- _Material for this task_
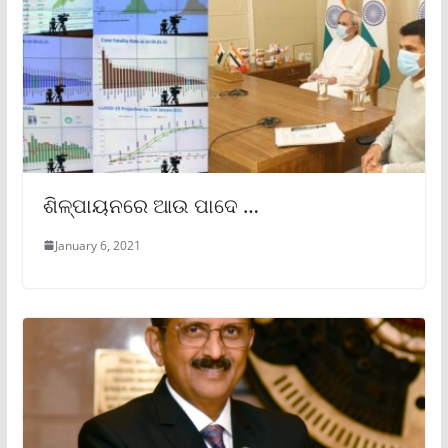
ଶିଳ୍ପାୟନରେ ଆଉ ପାଦେ …
January 6, 2021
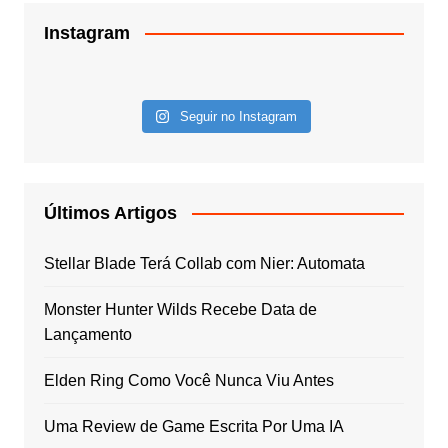
Instagram
Seguir no Instagram
Últimos Artigos
Stellar Blade Terá Collab com Nier: Automata
Monster Hunter Wilds Recebe Data de
Lançamento
Elden Ring Como Você Nunca Viu Antes
Uma Review de Game Escrita Por Uma IA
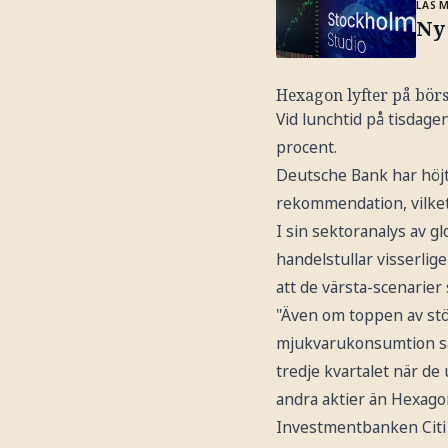
LÄS 
Ny 
Hexagon lyfter på bör
Vid lunchtid på tisdage
procent.
Deutsche Bank har höjt
rekommendation, vilket
I sin sektoranalys av 
handelstullar visserlig
att de värsta-scenarier
"Även om toppen av stör
mjukvarukonsumtion san
tredje kvartalet när d
andra aktier än Hexagon
Investmentbanken Citi 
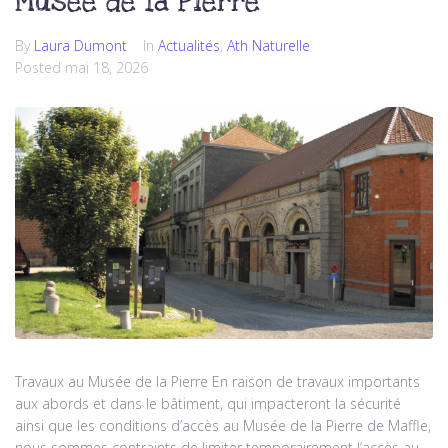
Musée de la Pierre
By
Laura Dumont
In
Actualités
,
Ath Naturelle
Posted
mai 18, 2026
Travaux au Musée de la Pierre En raison de travaux importants
aux abords et dans le bâtiment, qui impacteront la sécurité
ainsi que les conditions d’accès au Musée de la Pierre de Maffle,
nous sommes contraints de limiter temporairement l’accès au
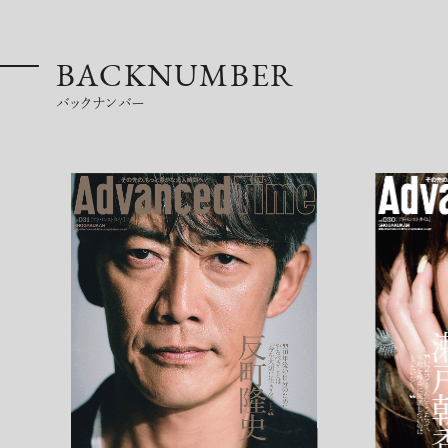
BACKNUMBER
バックナンバー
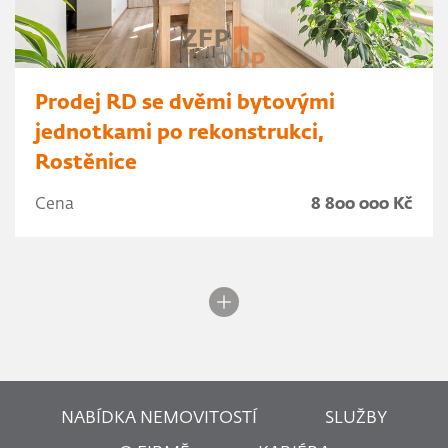
Prodej RD se dvěmi bytovými
jednotkami po rekonstrukci,
Rostěnice
Cena
8 800 000 Kč
NABÍDKA NEMOVITOSTÍ
SLUŽBY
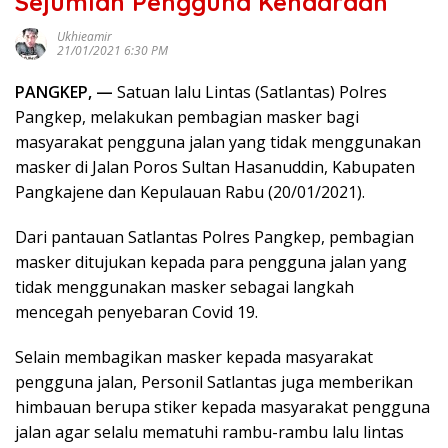
Sejumlah Pengguna Kendaraan
Ukhieamir
21/01/2021 6:30 PM
PANGKEP, —
Satuan lalu Lintas (Satlantas) Polres
Pangkep, melakukan pembagian masker bagi
masyarakat pengguna jalan yang tidak menggunakan
masker di Jalan Poros Sultan Hasanuddin, Kabupaten
Pangkajene dan Kepulauan Rabu (20/01/2021).
Dari pantauan Satlantas Polres Pangkep, pembagian
masker ditujukan kepada para pengguna jalan yang
tidak menggunakan masker sebagai langkah
mencegah penyebaran Covid 19.
Selain membagikan masker kepada masyarakat
pengguna jalan, Personil Satlantas juga memberikan
himbauan berupa stiker kepada masyarakat pengguna
jalan agar selalu mematuhi rambu-rambu lalu lintas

- _Exercise prompt_
While leaving pictures out, reproduce exactly the lines from the beginning of the listing above through the line containing "Pangkajene dan Kepulauan Rabu (20/01/2021).", both ends included.

- _Answer to this exercise_
ଶିଳ୍ପାୟନରେ ଆଉ ପାଦେ …
January 6, 2021
Instagram
Seguir no Instagram
Últimos Artigos
Stellar Blade Terá Collab com Nier: Automata
Monster Hunter Wilds Recebe Data de
Lançamento
Elden Ring Como Você Nunca Viu Antes
Uma Review de Game Escrita Por Uma IA
LÄS 
Ny 
Hexagon lyfter på bör
Vid lunchtid på tisdage
procent.
Deutsche Bank har höjt
rekommendation, vilket
I sin sektoranalys av 
handelstullar visserlig
att de värsta-scenarier
"Även om toppen av stör
mjukvarukonsumtion san
tredje kvartalet när d
andra aktier än Hexagon
Investmentbanken Citi 
Musée de la Pierre
By
Laura Dumont
In
Actualités
,
Ath Naturelle
Posted
mai 18, 2026
Travaux au Musée de la Pierre En raison de travaux importants
aux abords et dans le bâtiment, qui impacteront la sécurité
ainsi que les conditions d’accès au Musée de la Pierre de Maffle,
nous sommes contraints de limiter temporairement l’accès au
BACKNUMBER
バックナンバー
Prodej RD se dvěmi bytovými
jednotkami po rekonstrukci,
Rostěnice
Cena
8 800 000 Kč
NABÍDKA NEMOVITOSTÍ
SLUŽBY
Sejumlah Pengguna Kendaraan
Ukhieamir
21/01/2021 6:30 PM
PANGKEP, —
Satuan lalu Lintas (Satlantas) Polres
Pangkep, melakukan pembagian masker bagi
masyarakat pengguna jalan yang tidak menggunakan
masker di Jalan Poros Sultan Hasanuddin, Kabupaten
Pangkajene dan Kepulauan Rabu (20/01/2021).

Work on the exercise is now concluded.